*** Begin section ***
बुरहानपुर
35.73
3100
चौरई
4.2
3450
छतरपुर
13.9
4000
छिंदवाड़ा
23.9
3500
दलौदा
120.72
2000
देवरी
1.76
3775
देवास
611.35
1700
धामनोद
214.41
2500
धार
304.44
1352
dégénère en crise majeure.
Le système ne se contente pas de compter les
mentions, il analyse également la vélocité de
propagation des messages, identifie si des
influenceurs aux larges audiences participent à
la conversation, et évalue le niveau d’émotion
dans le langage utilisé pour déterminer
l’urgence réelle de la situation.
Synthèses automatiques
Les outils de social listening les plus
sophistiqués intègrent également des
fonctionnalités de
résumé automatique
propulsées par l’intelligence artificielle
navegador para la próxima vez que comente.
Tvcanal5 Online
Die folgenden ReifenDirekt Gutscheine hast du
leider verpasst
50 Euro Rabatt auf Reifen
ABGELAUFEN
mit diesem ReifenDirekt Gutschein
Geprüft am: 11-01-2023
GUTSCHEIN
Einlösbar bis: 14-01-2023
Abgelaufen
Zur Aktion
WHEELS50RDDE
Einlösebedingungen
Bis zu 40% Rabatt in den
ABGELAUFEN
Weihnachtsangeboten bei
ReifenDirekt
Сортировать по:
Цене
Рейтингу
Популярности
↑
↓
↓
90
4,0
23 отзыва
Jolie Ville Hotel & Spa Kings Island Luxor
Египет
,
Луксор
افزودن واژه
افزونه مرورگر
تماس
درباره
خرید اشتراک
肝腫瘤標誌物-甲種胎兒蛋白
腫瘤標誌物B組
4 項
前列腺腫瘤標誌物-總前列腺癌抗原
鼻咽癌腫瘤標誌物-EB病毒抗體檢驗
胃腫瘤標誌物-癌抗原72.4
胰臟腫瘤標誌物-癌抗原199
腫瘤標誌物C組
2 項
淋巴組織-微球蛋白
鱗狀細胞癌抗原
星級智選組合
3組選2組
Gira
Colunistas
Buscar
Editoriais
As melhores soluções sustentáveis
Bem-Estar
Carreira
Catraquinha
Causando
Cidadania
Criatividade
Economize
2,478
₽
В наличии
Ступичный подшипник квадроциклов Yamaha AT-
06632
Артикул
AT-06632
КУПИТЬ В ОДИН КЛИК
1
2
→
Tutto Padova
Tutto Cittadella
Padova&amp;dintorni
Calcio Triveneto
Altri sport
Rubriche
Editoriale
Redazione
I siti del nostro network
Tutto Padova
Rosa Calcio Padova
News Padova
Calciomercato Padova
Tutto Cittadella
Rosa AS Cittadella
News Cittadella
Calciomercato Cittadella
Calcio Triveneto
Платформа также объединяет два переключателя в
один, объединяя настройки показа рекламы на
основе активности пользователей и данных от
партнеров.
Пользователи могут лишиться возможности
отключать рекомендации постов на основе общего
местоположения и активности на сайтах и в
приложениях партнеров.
*** End section ***
## EXERCISE PROMPT:
Please give the count of lines above with "Padova", nothing else.

## ANSWER BELOW:
6